The Level of Interest

  It is a lovely morning in Virginia’s placid Piedmont. Night had been good, the full moon fading and a rare streak of a falling star brightening a night of changing weather. Rains also came overnight, and the greenery that surrounds us is shaking off moisture with determination. The Lady in Red on the flat-screen dolefully informed us it would be warm again, and humid. A return to seasonal norms, she said, and as someone else said, with a sigh, 37 days until we complain about how warm the Fall is going to be.  

There is other stuff happening, of course, just starting as the seasonal warmth slows otherwise normal activity. Our Commonwealth stages its elections by decree of the Legislature. Traditionally, it is an off-cycle process contrasting with the even-year national cycle of events. Thus, we are already in an electoral campaign most of you can ignore until next year.    There will be some preludes to the themes that will be played out next year with the full attention of the National Media. Those would be the folks who are held in higher (or lower) contempt than the usual bands of suspects.   

It is interesting. Polling on public policy and candidates has taken some well-deserved flak since the 2016 election cycle, with some estimates claiming there is a 4% sample error favoring progressive issues. That may seem like a fairly minor issue, but the Reuters Institute for the Study of Journalism at Oxford found that the U.S. ranks lowest in media trust out of 46 countries. Their poll (which I would note is already suspect) ranked American trust in the media at 29%, lower than in any of the other 45 countries surveyed.  

News consumers in Finland, the leader, report trusting their media at a rate of 65%. Of course they all speak Finish, which shows you the higher level of difficulty in just saying things like “Good morning.” Reuters also found a drop in “interest in news” in the U.S., and appended their findings with the notation that we are “a special case.”   

The Loading Dock gang agrees with that around the fire-pit, since we already have special news aplenty in the Piedmont. We are all, at least temporarily, resident in a Congressional district whose votes are tabulated by machines produced by the Dominion Voting Systems company. So, we are not quite sure who we actually voted for. But we still have interest.   

The Commonwealth has a law prohibiting our Governors from running for re-election, so we get relief from some of the entrenched lunacy that goes with incumbency. Our current State Chief Executive is a licensed medical doctor, which seemed to be a welcome addition to leadership in the midst of the Greatest Medical Threat in history. 


Being in relative seclusion on Refuge Farm, our view may be distanced from the same reality shared by many Virginians. We live, by intention, just south of the border with the megalopolis of Laws that encompasses the city that shaped our careers. It is coming this way, even as some of our counties to the west grumble about it and talk of joining West Virginia, which is a product of other startling developments in our civic history.   

We face it again with our crop of Gubernatorial candidates. One of them apparently played basketball as a young man, according to his ads. The other better known candidate has actually already been the Governor. He is an affable fellow we used to listen to on his weekly radio broadcast Up North.

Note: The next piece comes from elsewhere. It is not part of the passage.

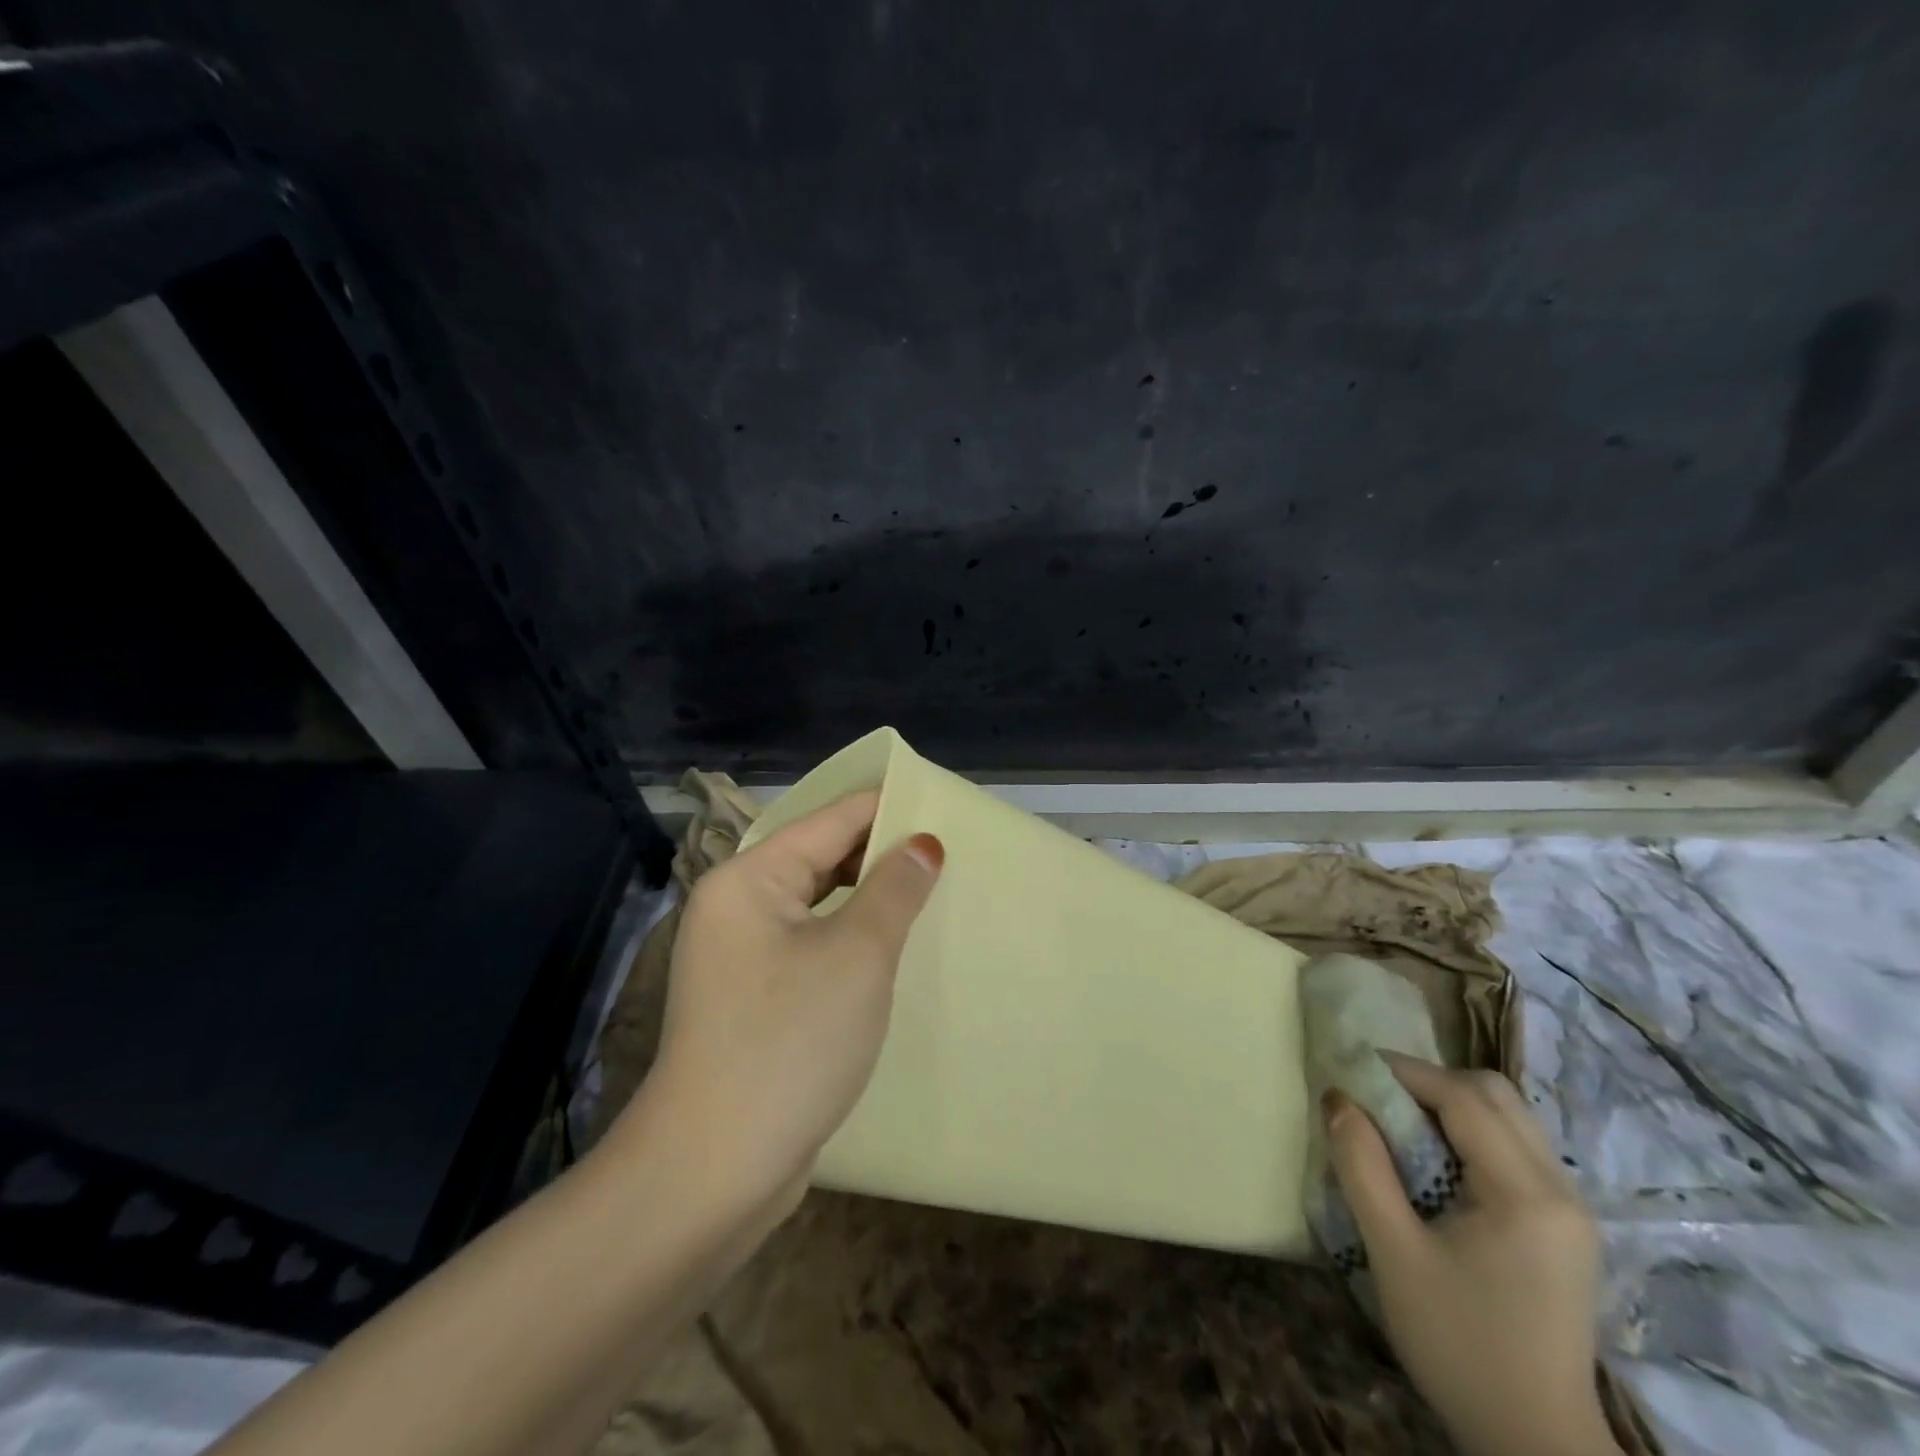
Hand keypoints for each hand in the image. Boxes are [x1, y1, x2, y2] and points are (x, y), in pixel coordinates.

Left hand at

Seems like a fun guy, and used to be one of the money bundlers for the Clinton family philanthropic enterprise.  

That would be enough for legal proceedings in many other jurisdictions, but that is what life is like on the border between an older America and the one they are manufacturing in DC.  

So, despite the Reuters poll, we are interested. There is already talk about restricting our movements, mandating lock-downs and face-masking for a deadly new variant of the last plague that had a survival rate of only 99%. The crowd commenting are partly vaccinated, most have one or more co-morbidity factors but have joined the fight for public health by agreeing to only smoke outdoors.  

The supposition is that hanky-panky for the coming elections will be enabled by another round of mass mail-in ballots based on outdated voter rolls and without chain-of-custody controls. That is a matter of interest, since we hope even the media will take a closer look at what is going on with the voting and the counting.  

But of course, we are prepared in case the current Governor decides to rule by emergency decree and order us to not leave the property and put on those masks again with all those old germs. We tentatively scheduled a vote on whether we wanted to comply, but there was no demonstrated level of interest in anything but permitting open air activities including beverage service at the fire pit by the Loading Dock.